A few words of hope in light of your failures in motherhood.
Our greatest sign of success (of doing well) in motherhood is not “success” itself or even having “great” children. Our greatest sign of success is how we recover from our failures in motherhood.
We typically make one of three choices when we fail at some part of being a mom. But before I even go there, we have to start at the beginning.
First, before you’ll even be able to hear the rest of my heart…or even receive any hope on this topic, you must accept that you are going to fail sometimes as a mom. You are going to make mistakes. You are going to let your kids down. You are going to get it wrong. You are going to downright fail at times.
If you think I’m wrong about that, then you’re definitely missing something or just haven’t been a mom yet. In all of history, there has never been a perfect mother. Not one. Not you. Not your mother-in-law. Not even your own mom.
The sooner you are able to accept that you will mess this mom-thing up in one way or another, the sooner you will be able to start receiving hope and healing in your experience of motherhood. You will not get it right every time. Until you accept that foundational truth, you will constantly be holding on, trying to hold everything together, wrought with stress over the very reality of motherhood.
Next, as you accept the reality of your own error in motherhood, you will feel awful after you start to see those failures.
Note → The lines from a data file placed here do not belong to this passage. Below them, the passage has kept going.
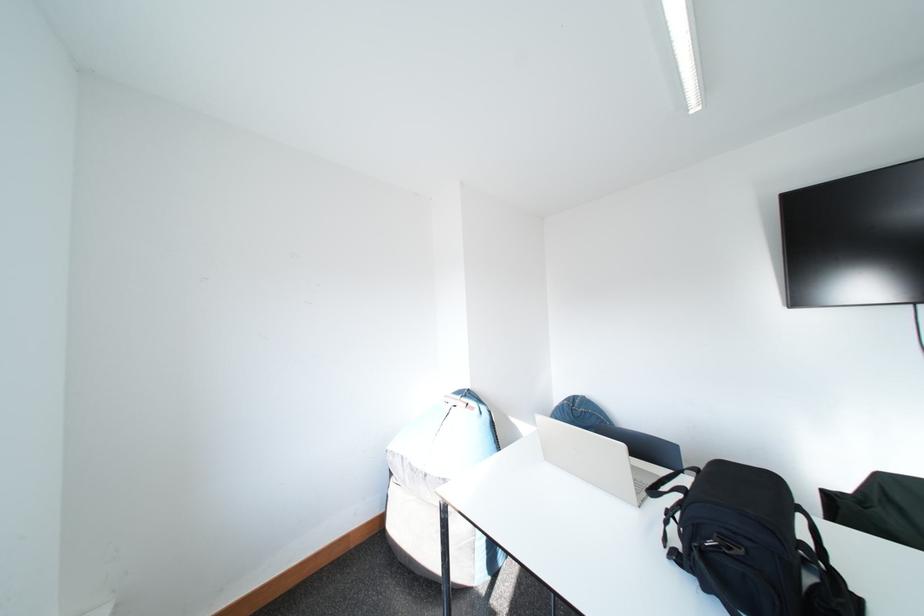
Where is `backpack zipper pull`? The image size is (924, 616). backpack zipper pull is located at coordinates (724, 545).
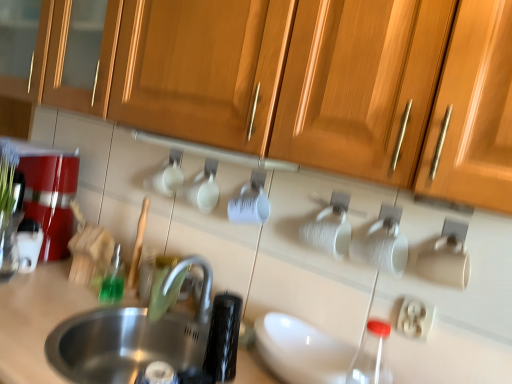
Question: Is wooden cabinet at upper center closer to the viewer compared to stainless steel sink at lower left?

Choices:
 (A) no
 (B) yes

Answer: (B)

Question: From the image's perspective, is wooden cabinet at upper center below stainless steel sink at lower left?

Choices:
 (A) no
 (B) yes

Answer: (A)

Question: Is wooden cabinet at upper center to the left of stainless steel sink at lower left from the viewer's perspective?

Choices:
 (A) yes
 (B) no

Answer: (B)

Question: Is stainless steel sink at lower left surrounded by wooden cabinet at upper center?

Choices:
 (A) yes
 (B) no

Answer: (B)

Question: From a real-world perspective, is wooden cabinet at upper center on stainless steel sink at lower left?

Choices:
 (A) no
 (B) yes

Answer: (B)

Question: Can you confirm if wooden cabinet at upper center is taller than stainless steel sink at lower left?

Choices:
 (A) yes
 (B) no

Answer: (A)

Question: Would you say metallic red coffee machine at left is a long distance from stainless steel sink at lower left?

Choices:
 (A) yes
 (B) no

Answer: (B)

Question: Is metallic red coffee machine at left closer to the viewer compared to stainless steel sink at lower left?

Choices:
 (A) no
 (B) yes

Answer: (A)

Question: Is stainless steel sink at lower left inside metallic red coffee machine at left?

Choices:
 (A) no
 (B) yes

Answer: (A)

Question: From the image's perspective, is metallic red coffee machine at left above stainless steel sink at lower left?

Choices:
 (A) no
 (B) yes

Answer: (B)

Question: Does metallic red coffee machine at left have a smaller size compared to stainless steel sink at lower left?

Choices:
 (A) yes
 (B) no

Answer: (B)

Question: Does metallic red coffee machine at left come behind stainless steel sink at lower left?

Choices:
 (A) no
 (B) yes

Answer: (B)

Question: Does metallic red coffee machine at left have a greater width compared to green translucent bottle at left?

Choices:
 (A) no
 (B) yes

Answer: (B)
Pit-in-your-stomach awful. You will cry. You will ache over the places you’ve already messed up. You will feel heartbreak over the ways you have let your children down or hurt them. These feelings are almost paralyzing at times. But they are not meant to be the end. These feelings are actually helpful and pave the way for hope and healing.*
Once you’ve seen some of your failures, you typically make one of three choices in response to your failures in motherhood (or really in any other area of your life!). Only one of these responses is actually helpful and healing, the others are simply painful and even counter-productive if not downright destructive. What follows is a summary of the three most common responses to failure, with one of them offering hope:
Justify – The most common way we respond to our own failures is to justify why we did what we did. To make it look right even if it was wrong. We try to convince ourselves, others, and even God why what we did wasn’t wrong…or at least not that wrong. While totally anti-hope and anti-healing, we usually think this approach will make us feel better. At least we won’t feel like we did anything wrong. But there can never be hope or healing in this response because our denial of failure means that there is “nothing” to heal. In the parent/child relationship, this can be the most destructive approach to our failures toward our children. It does not allow for any healing or hope of change in us or for our children.
Wallow – The next most common response to our failures is to simply feel the weight of what we’ve done wrong and allow ourselves to wallow in that sadness and guilt. Never actually seeking healing, we think somehow that by staying in a miserable, depressed reality over our wrongness will at least offer some penance for the failure. But there is no healing here either, only guilt. Shame and guilt. Regret. Not hope. Not healing. In the parent/child relationship, this just keeps you (and your child) circling the same pain over and over and over again, never healing, never being free, just held in the grip of regret.
Repent – The final response, the only one that is truly helpful and healing, is repentance. In repentance, you actually can do something about your failure. You can admit you messed up and you can ask Jesus to heal.* You actually step into a reality greater than the failure…a reality of Divine grace. The Bible says that Godly sorrow leads to repentance.** So, yes, you will feel sad over your failure, but you get to go further than simply wallowing you’re your sadness. You actually get to repent to God (and your child), asking Jesus for healing and transformation, and trusting the Spirit to give you the power to change so that you do not stay stuck in that failure. This is the only response to failure that brings about hope and healing. It is the only response that not only allows you to admit the wrong but also that allows you to “do” something with you did wrong, transferring your mistakes from a physical and emotional reality to a spiritual reality where Jesus can actually triumph over and heal your failures, changing you and setting you free from those failures.
In my next post, I will share more on repentance, adding in some practical “how to’s” for how that might look in motherhood. In the meantime, may I encourage you to embrace the third option of repentance as you encounter your own failures in motherhood.